Methane is a powerful GHG that is nearly 34 times better at trapping heat than carbon dioxide (or CO2). But while carbon dioxide can take thousands of years to break down, methane only remains in the atmosphere for about 12 years.
Nitrous oxide is also a potent GHG, about 298 times better at trapping heat than carbon dioxide. It’s created from nitrogen on the ground – 20 per cent from fertiliser and 80 per cent from livestock’s urine and dung. But it also doesn’t last as long as CO2, breaking down within 114 years.
While reductions in methane emissions do need to be made, there is a good case for it to be considered differently to carbon dioxide because it doesn’t last as long in the atmosphere.
The other part of the equation is balancing agriculture’s role in the global economy and as an affordable source of food to combat malnutrition and poverty across the world.
According to the United Nations Food and Agriculture Organisation, it contributes to the livelihoods of around 1.7 billion people and creates jobs in related sectors, such as transport, feed, vet services, and trade. Due to its typically low capital needs, farming livestock provides more opportunities in under-employed sectors and plays an important role for 60 per cent of rural households in developing countries.

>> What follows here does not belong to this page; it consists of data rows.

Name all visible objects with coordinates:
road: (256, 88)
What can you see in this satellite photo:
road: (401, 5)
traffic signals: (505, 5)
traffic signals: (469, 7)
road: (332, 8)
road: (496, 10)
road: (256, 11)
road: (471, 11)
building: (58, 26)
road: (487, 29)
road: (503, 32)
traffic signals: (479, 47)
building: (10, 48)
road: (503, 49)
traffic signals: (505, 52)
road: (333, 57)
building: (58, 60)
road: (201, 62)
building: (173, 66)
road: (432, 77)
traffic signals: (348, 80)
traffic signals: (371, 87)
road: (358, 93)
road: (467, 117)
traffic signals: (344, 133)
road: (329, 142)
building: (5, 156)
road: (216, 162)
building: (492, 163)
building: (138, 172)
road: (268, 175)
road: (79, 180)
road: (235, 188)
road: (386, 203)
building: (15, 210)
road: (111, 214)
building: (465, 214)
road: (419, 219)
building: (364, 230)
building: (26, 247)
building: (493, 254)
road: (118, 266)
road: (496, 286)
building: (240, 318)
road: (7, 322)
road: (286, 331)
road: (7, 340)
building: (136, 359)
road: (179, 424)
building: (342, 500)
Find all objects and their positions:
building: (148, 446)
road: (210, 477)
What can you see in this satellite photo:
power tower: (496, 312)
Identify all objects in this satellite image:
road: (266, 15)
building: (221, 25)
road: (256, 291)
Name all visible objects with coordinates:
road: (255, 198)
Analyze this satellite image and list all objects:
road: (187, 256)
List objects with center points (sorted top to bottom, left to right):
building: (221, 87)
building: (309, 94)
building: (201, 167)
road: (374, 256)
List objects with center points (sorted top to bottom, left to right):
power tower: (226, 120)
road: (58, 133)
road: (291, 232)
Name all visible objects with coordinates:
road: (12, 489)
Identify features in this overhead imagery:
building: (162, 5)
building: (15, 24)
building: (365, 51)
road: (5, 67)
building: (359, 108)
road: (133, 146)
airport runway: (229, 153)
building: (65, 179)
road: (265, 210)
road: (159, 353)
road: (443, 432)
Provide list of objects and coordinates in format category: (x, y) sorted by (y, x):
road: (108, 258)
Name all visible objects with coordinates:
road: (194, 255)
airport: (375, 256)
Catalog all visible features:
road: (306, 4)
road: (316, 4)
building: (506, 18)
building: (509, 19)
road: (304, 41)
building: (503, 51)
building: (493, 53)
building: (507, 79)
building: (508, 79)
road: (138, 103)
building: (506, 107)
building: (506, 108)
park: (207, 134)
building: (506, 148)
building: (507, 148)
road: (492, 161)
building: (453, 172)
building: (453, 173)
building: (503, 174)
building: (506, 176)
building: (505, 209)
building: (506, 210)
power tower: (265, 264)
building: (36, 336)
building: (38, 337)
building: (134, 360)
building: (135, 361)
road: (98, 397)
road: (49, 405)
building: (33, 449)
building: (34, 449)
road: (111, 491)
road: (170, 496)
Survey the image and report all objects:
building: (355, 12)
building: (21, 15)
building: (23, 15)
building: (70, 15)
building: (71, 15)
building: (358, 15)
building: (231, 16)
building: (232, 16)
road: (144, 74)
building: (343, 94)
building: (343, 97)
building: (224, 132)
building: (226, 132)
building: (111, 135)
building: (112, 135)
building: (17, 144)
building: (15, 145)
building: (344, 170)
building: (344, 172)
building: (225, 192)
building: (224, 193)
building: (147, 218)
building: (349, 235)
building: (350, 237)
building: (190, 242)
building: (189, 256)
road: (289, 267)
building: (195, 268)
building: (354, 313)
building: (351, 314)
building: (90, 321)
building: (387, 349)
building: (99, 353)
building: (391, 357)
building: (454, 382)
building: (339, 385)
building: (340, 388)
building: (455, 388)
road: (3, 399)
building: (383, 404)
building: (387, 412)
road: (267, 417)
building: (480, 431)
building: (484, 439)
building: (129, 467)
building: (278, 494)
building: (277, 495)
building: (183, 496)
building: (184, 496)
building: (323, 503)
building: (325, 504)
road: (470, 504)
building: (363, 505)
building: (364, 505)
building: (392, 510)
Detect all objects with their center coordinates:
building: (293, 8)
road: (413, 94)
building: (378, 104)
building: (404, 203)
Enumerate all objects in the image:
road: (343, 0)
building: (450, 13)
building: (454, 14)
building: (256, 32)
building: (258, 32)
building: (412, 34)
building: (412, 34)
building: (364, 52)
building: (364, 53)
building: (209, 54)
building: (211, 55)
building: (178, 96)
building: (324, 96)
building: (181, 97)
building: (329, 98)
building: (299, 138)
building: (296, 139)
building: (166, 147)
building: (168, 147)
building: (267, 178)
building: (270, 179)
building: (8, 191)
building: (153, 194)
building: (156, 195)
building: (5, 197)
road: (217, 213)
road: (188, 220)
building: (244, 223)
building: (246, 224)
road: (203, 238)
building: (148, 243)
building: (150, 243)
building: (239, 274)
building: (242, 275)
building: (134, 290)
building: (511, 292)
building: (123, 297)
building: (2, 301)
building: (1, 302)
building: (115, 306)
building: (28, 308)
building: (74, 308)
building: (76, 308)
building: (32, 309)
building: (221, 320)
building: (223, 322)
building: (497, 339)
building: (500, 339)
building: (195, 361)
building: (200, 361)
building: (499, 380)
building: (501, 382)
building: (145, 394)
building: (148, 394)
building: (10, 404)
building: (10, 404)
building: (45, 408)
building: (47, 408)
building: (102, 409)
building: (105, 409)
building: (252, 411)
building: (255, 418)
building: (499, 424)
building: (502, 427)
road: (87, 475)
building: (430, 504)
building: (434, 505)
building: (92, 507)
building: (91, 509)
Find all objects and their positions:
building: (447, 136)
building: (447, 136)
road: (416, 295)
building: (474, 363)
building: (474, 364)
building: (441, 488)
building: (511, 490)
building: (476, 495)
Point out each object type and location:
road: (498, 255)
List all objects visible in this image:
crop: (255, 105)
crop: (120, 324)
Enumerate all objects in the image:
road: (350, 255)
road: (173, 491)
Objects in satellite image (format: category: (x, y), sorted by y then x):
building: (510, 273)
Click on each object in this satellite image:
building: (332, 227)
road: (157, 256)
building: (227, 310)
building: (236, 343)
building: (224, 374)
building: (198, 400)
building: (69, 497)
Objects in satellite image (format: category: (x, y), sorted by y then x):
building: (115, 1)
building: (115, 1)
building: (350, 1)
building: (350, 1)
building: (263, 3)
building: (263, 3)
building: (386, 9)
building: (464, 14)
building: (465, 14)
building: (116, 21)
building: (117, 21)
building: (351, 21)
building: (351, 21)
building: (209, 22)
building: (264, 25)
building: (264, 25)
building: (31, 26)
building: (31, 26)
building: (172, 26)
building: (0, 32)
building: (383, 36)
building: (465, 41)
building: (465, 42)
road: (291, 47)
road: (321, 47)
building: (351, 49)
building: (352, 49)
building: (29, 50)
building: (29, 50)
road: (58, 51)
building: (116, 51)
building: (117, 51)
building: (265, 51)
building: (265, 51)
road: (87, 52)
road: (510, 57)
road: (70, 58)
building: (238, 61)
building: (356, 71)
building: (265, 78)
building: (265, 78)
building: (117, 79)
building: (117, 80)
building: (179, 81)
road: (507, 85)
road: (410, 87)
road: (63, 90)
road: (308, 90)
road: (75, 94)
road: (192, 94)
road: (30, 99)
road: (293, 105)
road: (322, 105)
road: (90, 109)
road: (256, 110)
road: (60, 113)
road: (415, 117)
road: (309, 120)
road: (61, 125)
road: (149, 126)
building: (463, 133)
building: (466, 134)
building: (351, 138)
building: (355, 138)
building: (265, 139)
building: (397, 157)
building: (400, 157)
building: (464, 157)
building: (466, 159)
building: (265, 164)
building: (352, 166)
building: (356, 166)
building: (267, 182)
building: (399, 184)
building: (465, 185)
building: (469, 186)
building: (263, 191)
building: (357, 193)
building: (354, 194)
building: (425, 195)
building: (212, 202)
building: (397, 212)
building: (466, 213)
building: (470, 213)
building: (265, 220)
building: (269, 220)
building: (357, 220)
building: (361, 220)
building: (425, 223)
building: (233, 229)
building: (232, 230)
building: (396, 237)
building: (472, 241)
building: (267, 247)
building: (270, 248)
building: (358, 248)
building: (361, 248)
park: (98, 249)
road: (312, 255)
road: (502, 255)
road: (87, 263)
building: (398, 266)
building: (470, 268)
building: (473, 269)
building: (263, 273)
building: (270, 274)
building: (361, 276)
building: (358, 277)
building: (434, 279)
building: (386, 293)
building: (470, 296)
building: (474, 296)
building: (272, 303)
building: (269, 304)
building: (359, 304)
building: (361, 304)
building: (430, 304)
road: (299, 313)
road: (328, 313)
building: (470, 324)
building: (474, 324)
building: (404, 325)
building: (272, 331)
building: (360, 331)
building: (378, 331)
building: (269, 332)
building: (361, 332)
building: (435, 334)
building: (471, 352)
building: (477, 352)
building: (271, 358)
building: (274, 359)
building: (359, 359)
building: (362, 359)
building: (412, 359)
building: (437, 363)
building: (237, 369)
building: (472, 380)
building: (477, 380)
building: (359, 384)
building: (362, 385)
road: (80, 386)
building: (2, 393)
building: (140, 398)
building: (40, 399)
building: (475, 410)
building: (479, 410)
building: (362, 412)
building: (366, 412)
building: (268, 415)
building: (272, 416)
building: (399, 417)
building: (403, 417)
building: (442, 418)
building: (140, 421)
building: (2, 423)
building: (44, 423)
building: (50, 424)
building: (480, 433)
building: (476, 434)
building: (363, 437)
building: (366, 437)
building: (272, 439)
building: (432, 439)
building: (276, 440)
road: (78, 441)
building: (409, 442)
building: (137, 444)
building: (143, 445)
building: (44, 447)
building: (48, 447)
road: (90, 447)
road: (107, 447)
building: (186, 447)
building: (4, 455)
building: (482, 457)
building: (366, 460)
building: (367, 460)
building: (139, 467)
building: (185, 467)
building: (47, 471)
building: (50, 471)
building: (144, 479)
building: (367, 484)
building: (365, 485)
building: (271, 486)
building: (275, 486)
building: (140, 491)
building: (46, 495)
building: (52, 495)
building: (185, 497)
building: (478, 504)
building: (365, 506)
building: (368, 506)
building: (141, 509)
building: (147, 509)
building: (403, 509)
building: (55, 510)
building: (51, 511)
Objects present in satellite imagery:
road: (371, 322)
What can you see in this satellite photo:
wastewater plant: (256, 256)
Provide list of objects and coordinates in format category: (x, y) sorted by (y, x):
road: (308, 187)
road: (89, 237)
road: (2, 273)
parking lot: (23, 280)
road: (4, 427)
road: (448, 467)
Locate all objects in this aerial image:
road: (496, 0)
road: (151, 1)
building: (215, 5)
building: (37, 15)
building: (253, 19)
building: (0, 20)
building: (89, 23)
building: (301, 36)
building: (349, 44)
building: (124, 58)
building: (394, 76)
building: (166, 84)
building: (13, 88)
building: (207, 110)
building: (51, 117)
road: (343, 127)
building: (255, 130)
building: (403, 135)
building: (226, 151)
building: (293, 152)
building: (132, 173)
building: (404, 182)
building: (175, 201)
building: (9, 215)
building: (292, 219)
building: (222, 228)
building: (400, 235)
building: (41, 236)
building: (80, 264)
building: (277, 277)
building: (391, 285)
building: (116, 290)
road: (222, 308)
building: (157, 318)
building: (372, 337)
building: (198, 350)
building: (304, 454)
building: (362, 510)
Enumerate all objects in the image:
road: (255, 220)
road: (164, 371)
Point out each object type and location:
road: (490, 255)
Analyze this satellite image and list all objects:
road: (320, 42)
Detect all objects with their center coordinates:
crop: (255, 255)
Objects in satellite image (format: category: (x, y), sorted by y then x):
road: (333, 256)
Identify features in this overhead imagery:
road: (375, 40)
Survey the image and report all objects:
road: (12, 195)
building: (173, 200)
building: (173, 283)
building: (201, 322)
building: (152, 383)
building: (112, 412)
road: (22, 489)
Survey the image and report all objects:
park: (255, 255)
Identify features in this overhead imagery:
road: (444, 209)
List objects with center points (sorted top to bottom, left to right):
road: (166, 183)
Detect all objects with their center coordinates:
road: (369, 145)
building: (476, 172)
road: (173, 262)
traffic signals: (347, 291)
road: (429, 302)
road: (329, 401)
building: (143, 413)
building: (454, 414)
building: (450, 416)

Balancing this important role in the global food system and economy against lowering emissions is already happening with many farmers, including here. This ranges from managing the type of feed given to animals, the amount of fertiliser used, avoiding over-grazing and innovative research into methane reducing feeds for cows and selective breeding programmes. All clear indications that agriculture is committed to playing its part in helping New Zealand meet its obligations to the Paris Agreement.